Start of MATERIALS PROVIDED

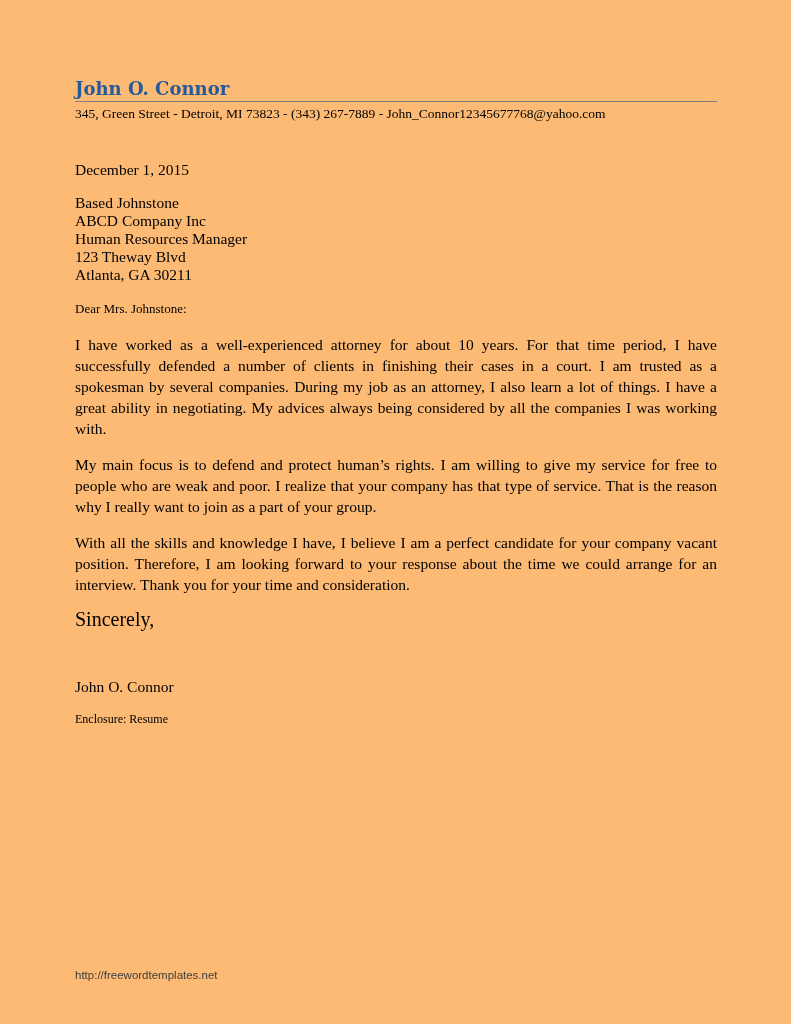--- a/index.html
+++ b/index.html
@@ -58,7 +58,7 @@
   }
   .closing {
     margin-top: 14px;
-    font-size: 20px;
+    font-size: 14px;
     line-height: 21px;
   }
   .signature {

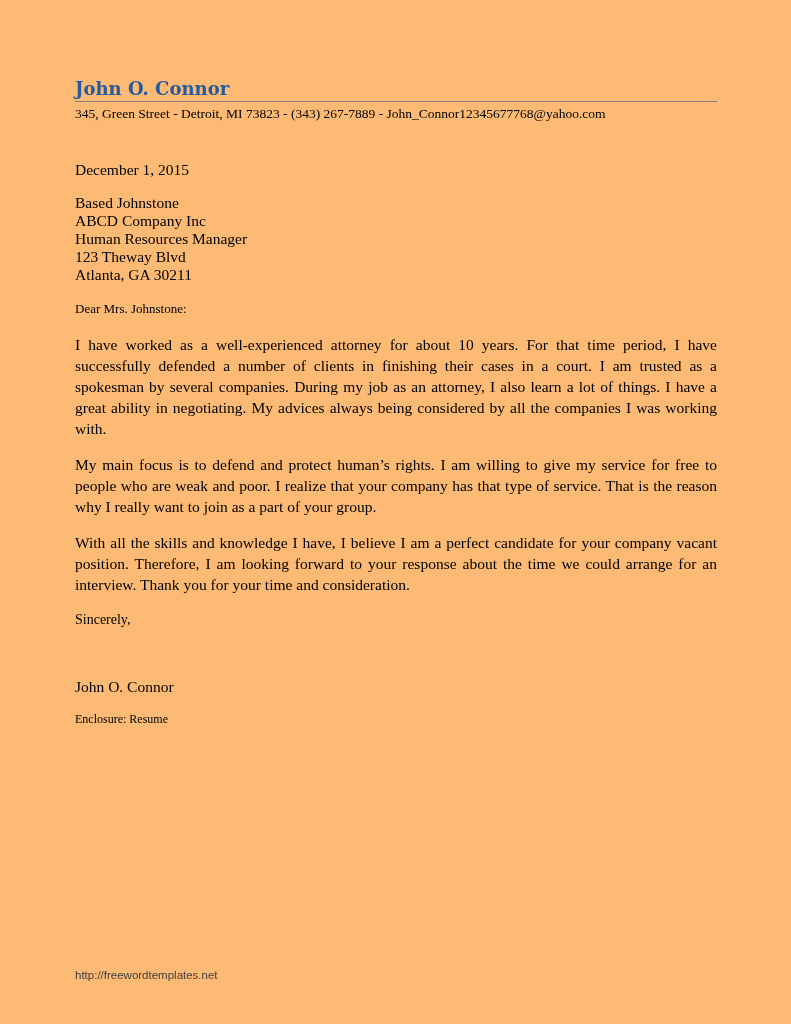--- a/index.html
+++ b/index.html
@@ -74,7 +74,7 @@
   .page-footer {
     position: absolute;
     left: 75px;
-    top: 969px;
+    top: 946px;
     font-family: "Liberation Sans", sans-serif;
     font-size: 11.5px;
     color: #404040;

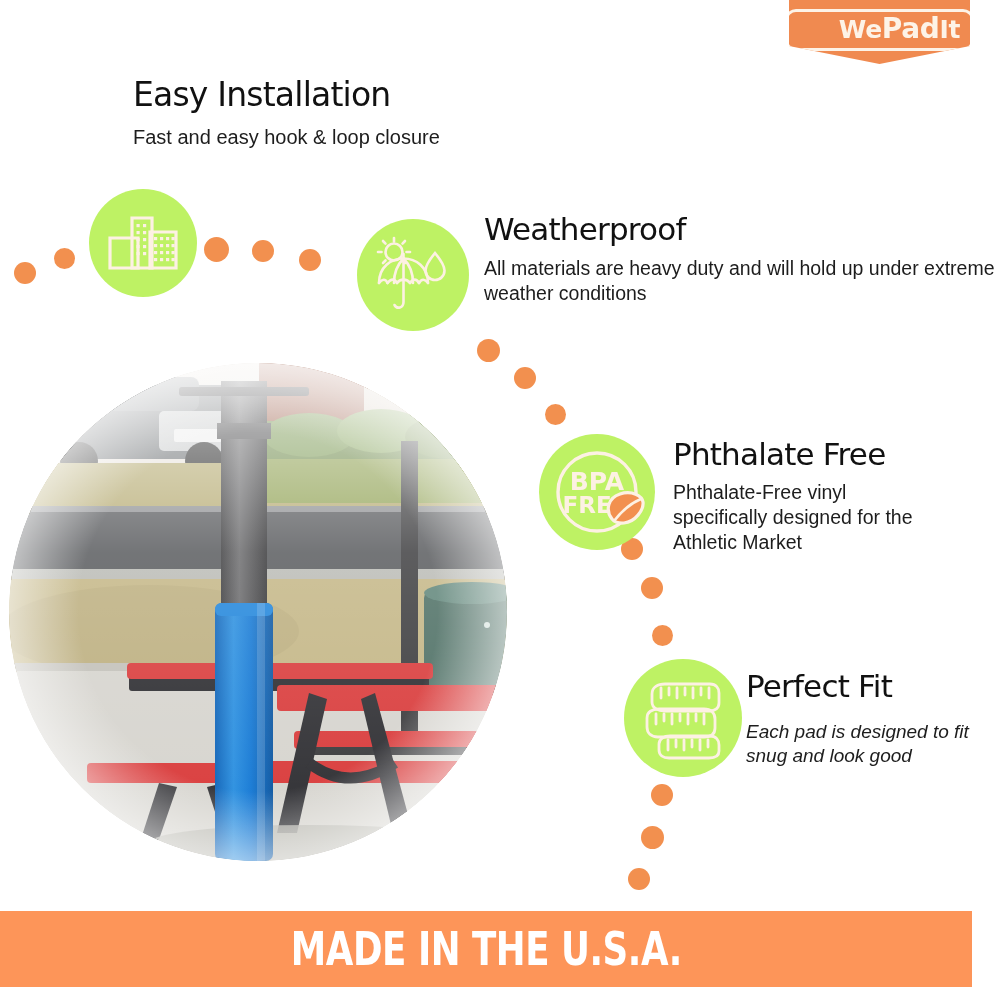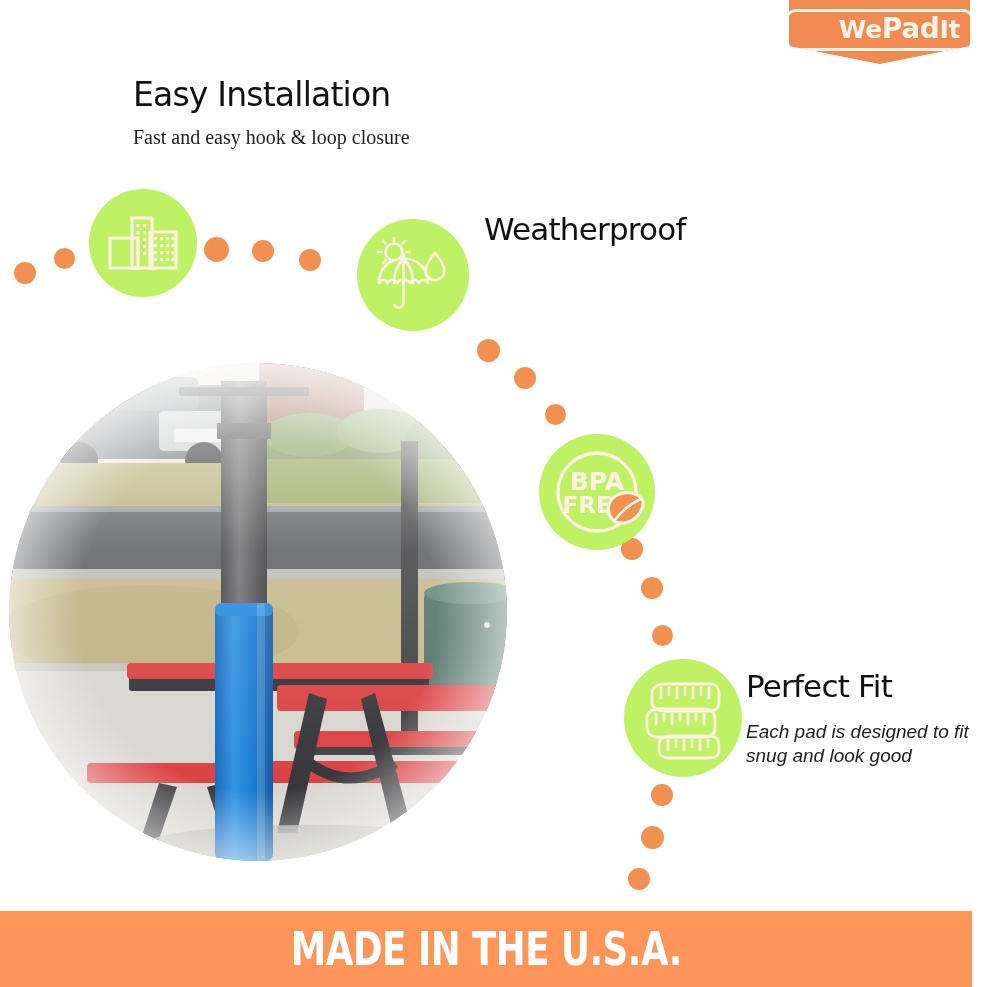--- a/index.html
+++ b/index.html
@@ -71,7 +71,7 @@
   
   #blk-install { position: absolute; left: 133px; top: 78px; }
   #blk-install .feat-title { font-size: 33px; }
-  #blk-install .feat-desc  { font-size: 20px; margin-top: 11px; font-family: Liberation Serif, serif; }
+  #blk-install .feat-desc  { font-size: 20px; margin-top: 11px; }
 
   
   #blk-weather { position: absolute; left: 484px; top: 213px; }

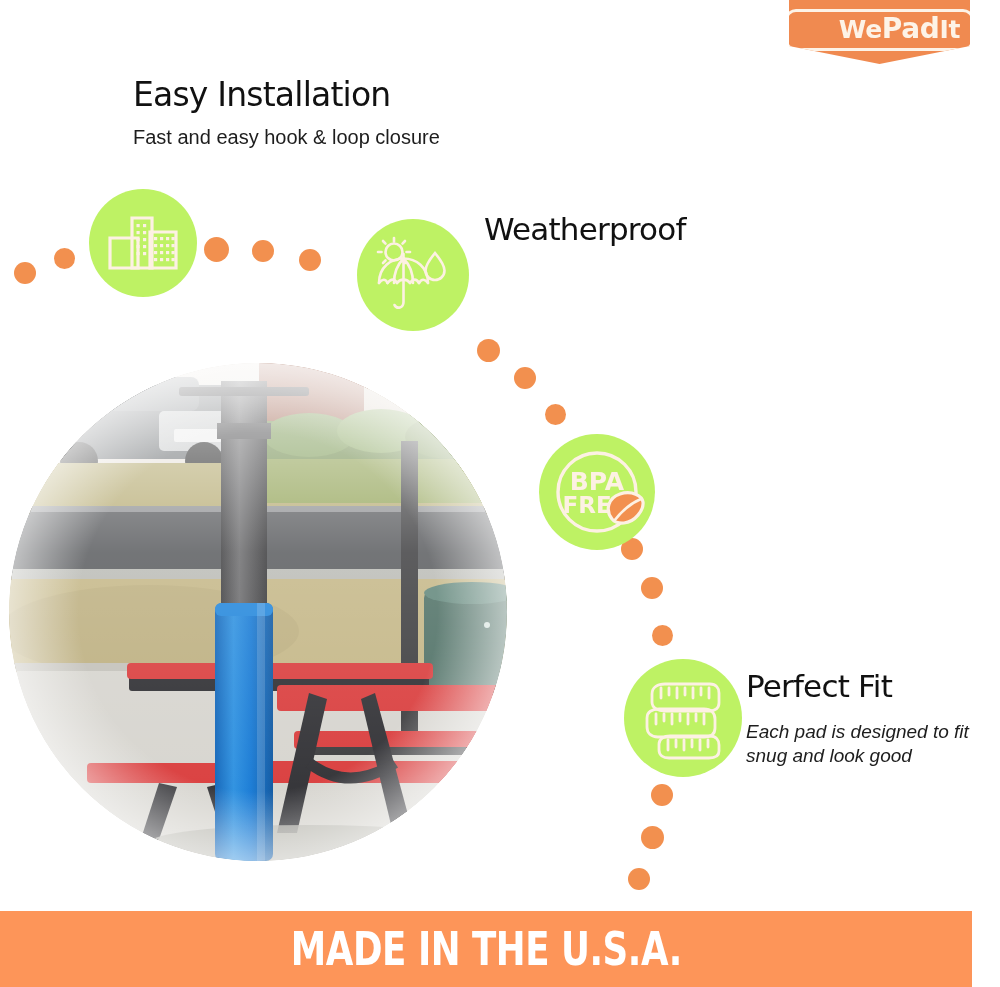--- a/index.html
+++ b/index.html
@@ -225,6 +225,7 @@
 
   <div id="blk-weather">
     <div class="feat-title">Weatherproof</div>
+    <div class="feat-desc">All materials are heavy duty and will hold up under extreme weather conditions</div>
   </div>
 
   <div class="icon-circle" id="icon-weather">

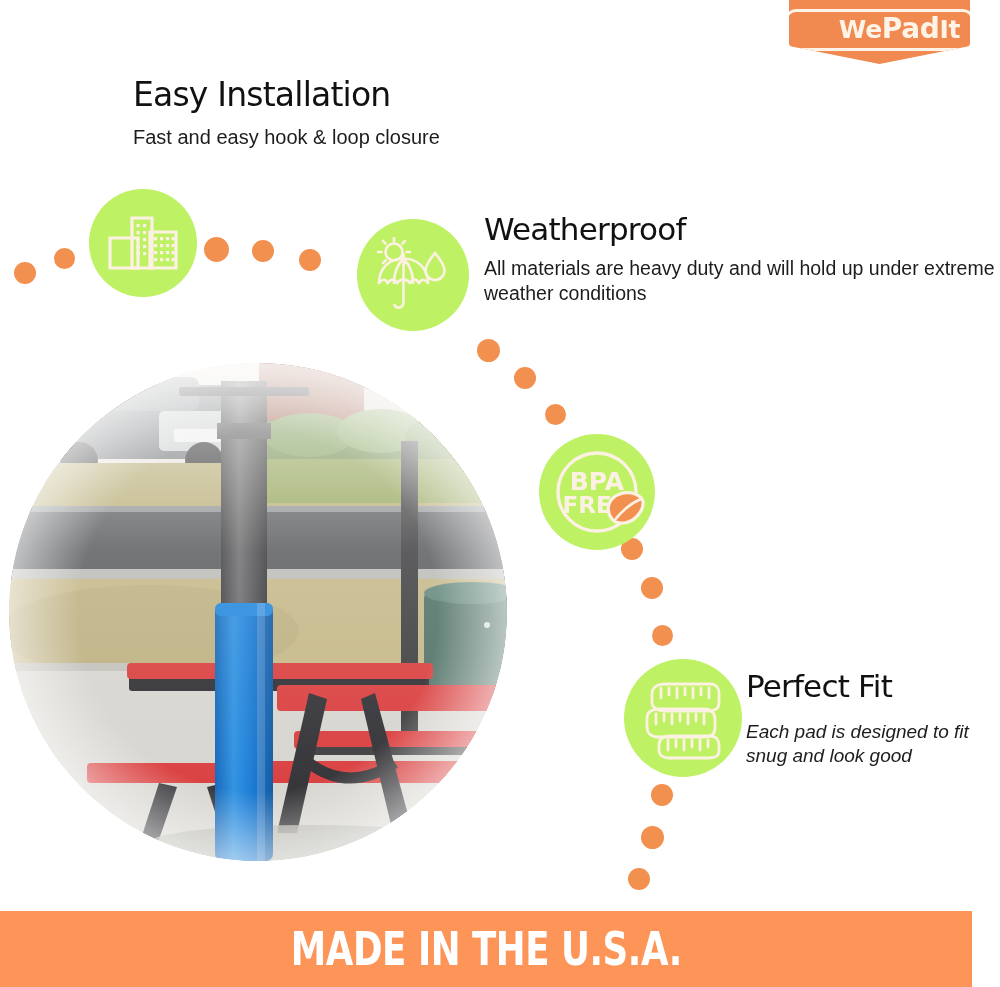--- a/index.html
+++ b/index.html
@@ -261,6 +261,10 @@
     </svg>
   </div>
 
+  <div id="blk-phthal">
+    <div class="feat-title">Phthalate Free</div>
+    <div class="feat-desc">Phthalate-Free vinyl specifically designed for the Athletic Market</div>
+  </div>
 
   <div class="icon-circle" id="icon-bpa">
     <svg width="104" height="104" viewBox="0 0 104 104" fill="none">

End of MATERIALS PROVIDED

▶ _PROBLEM TO WORK ON_
Reproduce all the entries that precede this task, word for word, minus any pictures.

▶ _OUTPUT OF THE TASK_
--- a/index.html
+++ b/index.html
@@ -58,7 +58,7 @@
   }
   .closing {
     margin-top: 14px;
-    font-size: 20px;
+    font-size: 14px;
     line-height: 21px;
   }
   .signature {

--- a/index.html
+++ b/index.html
@@ -74,7 +74,7 @@
   .page-footer {
     position: absolute;
     left: 75px;
-    top: 969px;
+    top: 946px;
     font-family: "Liberation Sans", sans-serif;
     font-size: 11.5px;
     color: #404040;

--- a/index.html
+++ b/index.html
@@ -71,7 +71,7 @@
   
   #blk-install { position: absolute; left: 133px; top: 78px; }
   #blk-install .feat-title { font-size: 33px; }
-  #blk-install .feat-desc  { font-size: 20px; margin-top: 11px; font-family: Liberation Serif, serif; }
+  #blk-install .feat-desc  { font-size: 20px; margin-top: 11px; }
 
   
   #blk-weather { position: absolute; left: 484px; top: 213px; }

--- a/index.html
+++ b/index.html
@@ -225,6 +225,7 @@
 
   <div id="blk-weather">
     <div class="feat-title">Weatherproof</div>
+    <div class="feat-desc">All materials are heavy duty and will hold up under extreme weather conditions</div>
   </div>
 
   <div class="icon-circle" id="icon-weather">

--- a/index.html
+++ b/index.html
@@ -261,6 +261,10 @@
     </svg>
   </div>
 
+  <div id="blk-phthal">
+    <div class="feat-title">Phthalate Free</div>
+    <div class="feat-desc">Phthalate-Free vinyl specifically designed for the Athletic Market</div>
+  </div>
 
   <div class="icon-circle" id="icon-bpa">
     <svg width="104" height="104" viewBox="0 0 104 104" fill="none">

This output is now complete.